Overly restrictive validation for content_size property
With the metadata object below, running the validation command fails:
mlcroissant validate --jsonld croissant_minimal.jsonld
E0210 11:11:52.866241 126556827741056 validate.py:55] Found the following 1 error(s) during the validation:
- `content_size` should have type https://schema.org/Text, but got int
Integers are a reasonable type to describe file sizes and many systems output them as such. Text might make sense to provide a unit, but the spec states if no unit is provided bytes should be assumed so that should cover the use of ints.

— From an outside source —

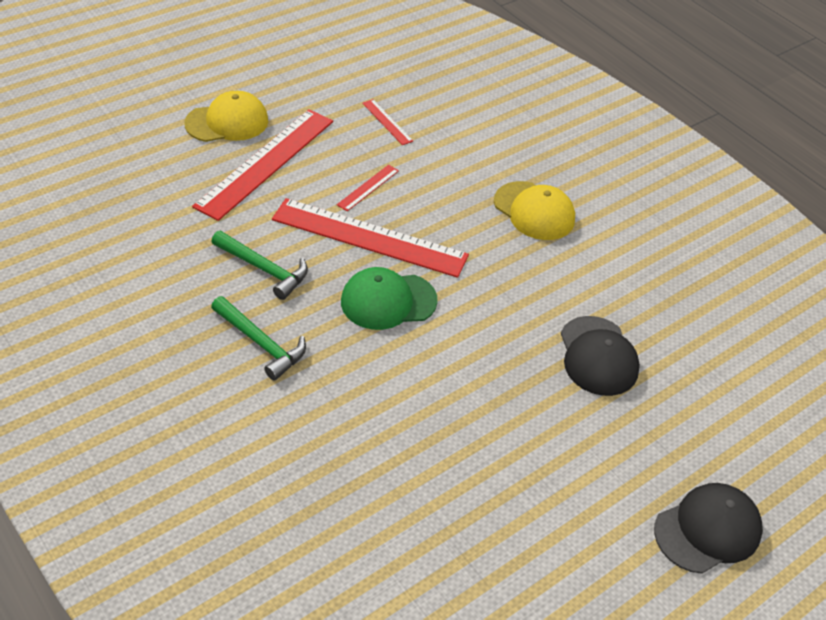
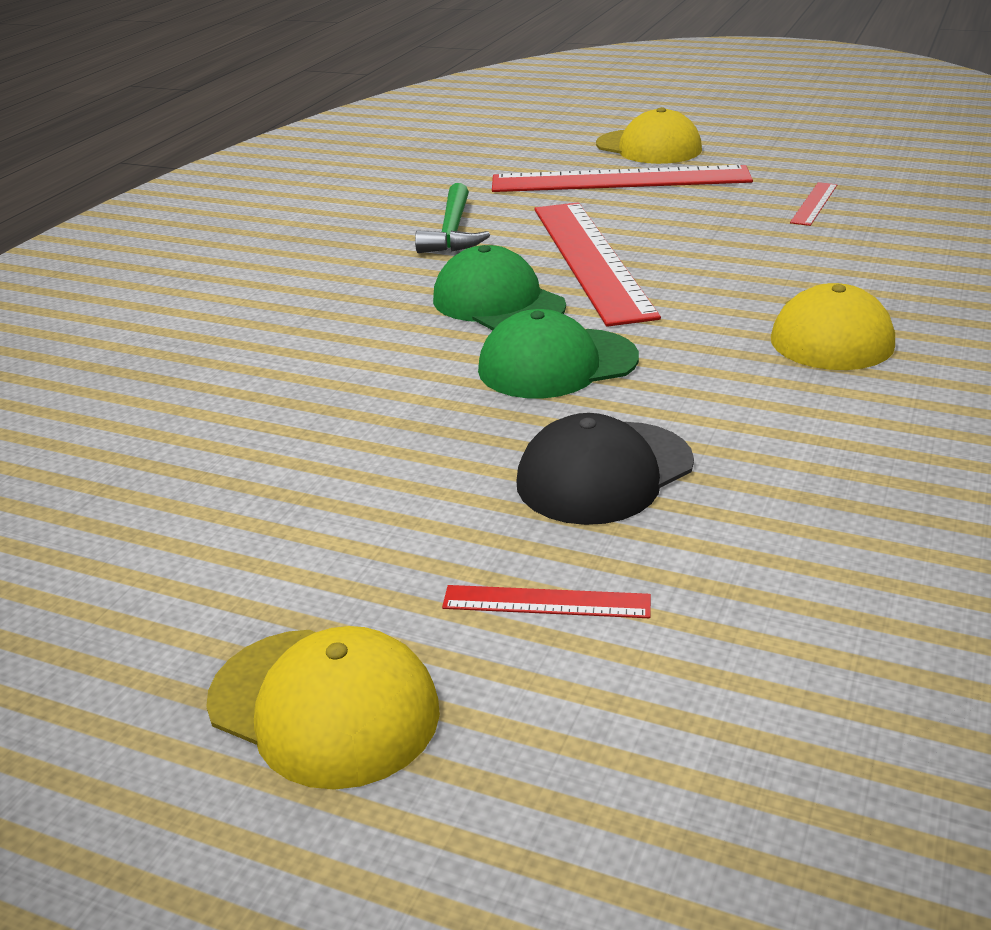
camera: 65 degrees right, 15 degrees down
green hammer [211,296,306,381] -> none
red ruler [337,165,399,211] -> red ruler moved to [442,585,651,618]
black cap [654,483,763,574] -> yellow cap [206,626,440,790]
none -> green cap [478,309,639,398]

File size in (mega/kilo/…)bytes. Defaults to bytes if a unit is not specified
{
"@context": {
"@language": "en",
"@vocab": "https://schema.org/",
"citeAs": "cr:citeAs",
"column": "cr:column",
"conformsTo": "dct:conformsTo",
"cr": "http://mlcommons.org/croissant/",
"rai": "http://mlcommons.org/croissant/RAI/",
"data": {
"@id": "cr:data",
"@type": "@json"
},
"dataType": {
"@id": "cr:dataType",
"@type": "@vocab"
},
"dct": "http://purl.org/dc/terms/",
"examples": {
"@id": "cr:examples",
"@type": "@json"
},
"extract": "cr:extract",
"field": "cr:field",
"fileProperty": "cr:fileProperty",
"fileObject": "cr:fileObject",
"fileSet": "cr:fileSet",
"format": "cr:format",
"includes": "cr:includes",
"isLiveDataset": "cr:isLiveDataset",
"jsonPath": "cr:jsonPath",
"key": "cr:key",
"md5": "cr:md5",
"parentField": "cr:parentField",
"path": "cr:path",
"recordSet": "cr:recordSet",
"references": "cr:references",
"regex": "cr:regex",
"repeated": "cr:repeated",
"replace": "cr:replace",
"sc": "https://schema.org/",
"separator": "cr:separator",
"source": "cr:source",
"subField": "cr:subField",
"transform": "cr:transform"
},
"@type": "sc:Dataset",
"name": "minimal_example_with_recommended_fields",
"description": "This is a minimal example, including the required and the recommended fields.",
"license": "https://creativecommons.org/licenses/by/4.0/",
"url": "https://example.com/dataset/recipes/minimal-recommended",
"distribution": [
{
"@type": "sc:FileObject",
"@id": "minimal.csv",
"name": "minimal.csv",
"contentUrl": "data/minimal.csv",
"encodingFormat": "text/csv",
"contentSize": 7915913,
"sha256": "48a7c257f3c90b2a3e529ddd2cca8f4f1bd8e49ed244ef53927649504ac55354"
}
]
}
Will this fix?
"contentSize": "7915913",
@bact yes, sure, quoting the value will make the validation error go away. I'm just suggesting that ints could be allowed to make it a bit easier for implementers.
I agree, we should support integers as a type for contentSize.